Decision-Support

Within the next few years, we anticipate being able to build a system that is capable of operating a river basin with little or no direct human intervention required, by tying decision-support models to the automation systems. This will allow a system to operate at maximum efficiency around the clock. To this end, we are working on several decision-support models. Two of these are discussed below.

Decision Support for Water Rights

All western water rights are established by legal decree or statute. In Utah, regulation of water rights is an administrative procedure executed by river commissioners acting under the direction of the State Engineer. In the Sevier River Basin, the river is managed by two commissioners using procedures so complex that few people fully understand them. The most difficult aspect of the allocation procedure involves the determination of the primary flow and the segregation of this water from storage water. Another confusing aspect is the division of the flow into zones.

In view of the importance of water rights in the management of water resources, Dr. Wynn Walker, Head, Department of Biological and Irrigation Engineering at Utah State University (USU), and Roger Walker, retired Sevier River commissioner, developed a computerized water rights allocation model-SEVIER-for use by the river commissioners and others ( Walker, 1991). SEVIER duplicates the computations and record analyses performed by the two river commissioners.

To provide water rights updates in a timely manner, Dr. Walker is currently working with StoneFly to connect his model to the Sevier River monitoring system (river flows, canal diversions, and reservoir storage). This will provide the river commissioners, water users, and others with water rights information that is updated daily. By posting this information on the Web, each irrigator will have continually updated information on the status of his/her water rights and will be notified when additional water is available. This Web software is being tested during water year 2002.
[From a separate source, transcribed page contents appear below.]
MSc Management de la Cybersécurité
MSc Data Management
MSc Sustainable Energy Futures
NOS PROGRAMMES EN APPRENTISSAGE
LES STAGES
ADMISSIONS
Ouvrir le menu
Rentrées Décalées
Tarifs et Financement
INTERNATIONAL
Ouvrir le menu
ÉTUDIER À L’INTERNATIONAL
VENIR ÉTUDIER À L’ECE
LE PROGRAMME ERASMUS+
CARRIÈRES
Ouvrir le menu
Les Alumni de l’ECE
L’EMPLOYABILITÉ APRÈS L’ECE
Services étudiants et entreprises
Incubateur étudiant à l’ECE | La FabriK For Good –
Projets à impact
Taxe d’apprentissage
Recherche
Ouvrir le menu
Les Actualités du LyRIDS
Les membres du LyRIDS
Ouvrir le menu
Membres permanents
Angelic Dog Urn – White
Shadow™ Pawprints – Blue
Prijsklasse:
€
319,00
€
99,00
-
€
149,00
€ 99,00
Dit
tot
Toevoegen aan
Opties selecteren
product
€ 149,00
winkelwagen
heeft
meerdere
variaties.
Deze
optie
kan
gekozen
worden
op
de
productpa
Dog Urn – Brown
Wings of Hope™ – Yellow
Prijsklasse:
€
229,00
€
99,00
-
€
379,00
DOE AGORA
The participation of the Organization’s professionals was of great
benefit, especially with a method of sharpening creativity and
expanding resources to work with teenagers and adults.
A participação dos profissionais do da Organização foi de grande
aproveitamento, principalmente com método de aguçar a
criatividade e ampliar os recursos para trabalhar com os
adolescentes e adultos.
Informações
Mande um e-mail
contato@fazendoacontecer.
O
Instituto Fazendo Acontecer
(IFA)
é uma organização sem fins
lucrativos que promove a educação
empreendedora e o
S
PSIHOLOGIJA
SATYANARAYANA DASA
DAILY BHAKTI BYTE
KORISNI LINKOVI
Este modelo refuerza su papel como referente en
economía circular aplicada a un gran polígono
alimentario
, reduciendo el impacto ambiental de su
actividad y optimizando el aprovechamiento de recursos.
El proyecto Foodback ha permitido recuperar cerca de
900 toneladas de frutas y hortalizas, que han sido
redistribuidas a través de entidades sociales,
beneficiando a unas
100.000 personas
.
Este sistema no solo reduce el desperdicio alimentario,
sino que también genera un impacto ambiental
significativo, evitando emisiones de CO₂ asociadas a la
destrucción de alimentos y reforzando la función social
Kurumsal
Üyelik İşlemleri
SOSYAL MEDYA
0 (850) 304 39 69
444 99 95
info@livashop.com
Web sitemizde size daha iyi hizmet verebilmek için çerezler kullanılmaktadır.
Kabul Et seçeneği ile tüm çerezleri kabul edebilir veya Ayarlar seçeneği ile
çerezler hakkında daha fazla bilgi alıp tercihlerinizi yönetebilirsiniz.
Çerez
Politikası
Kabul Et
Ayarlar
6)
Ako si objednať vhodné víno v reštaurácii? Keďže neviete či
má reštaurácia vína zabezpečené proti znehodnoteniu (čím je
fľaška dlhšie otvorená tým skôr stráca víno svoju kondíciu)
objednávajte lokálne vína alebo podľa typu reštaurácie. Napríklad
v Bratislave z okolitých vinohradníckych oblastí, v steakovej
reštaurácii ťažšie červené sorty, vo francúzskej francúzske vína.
Canal Routing with Artificial Normal Networks

A common requirement for real-time irrigation management is the anticipation of canal inflows that will be required to both satisfy irrigators' demands and minimize wastage. An accurate forecast of the quantity of water to be diverted is an important tool for canal managers. Forecasting the requisite diversions is a difficult task because the flow in a canal depends on physical and hydrological processes that are nonlinear and the exhibit a high degree of variability.

To assist canal managers with inflow forecasts, Abedalrazq F. Khalil and Dr. Mac McKee at USU are developing a canal inflow prediction model using an artificial neural network (ANN). A nice feature of ANN is the capability to extract the relationship between the inputs and outputs without a complete understanding of the physical processes involved. This property makes it well suited to the problem of forecasting flows through fairly primitive delivery systems.

The USU ANN model is currently being applied to the Sevier Valley/Piute Canal in the Sevier River Basin. The canal is approximately 65 miles long and supplies water to about 12,000 acres of irrigated land. The travel time for water flowing to the end of the canal is up to 3 days. Diverting an appropriate amount of water from the river into a canal of this length is a challenging problem for the canal operators.

Model inputs include the real-time flows at monitoring stations along the canal (see Figures 3 and 6) and the associated water orders for each stretch of the canal. Early results from the USU modeling efforts have been encouraging, and the Piute Canal manager is currently field testing the model.

Figure 6. Web time-series plot: hourly flows at five monitoring sites along the Sevier Valley/Piute Canal for the previous 3 months.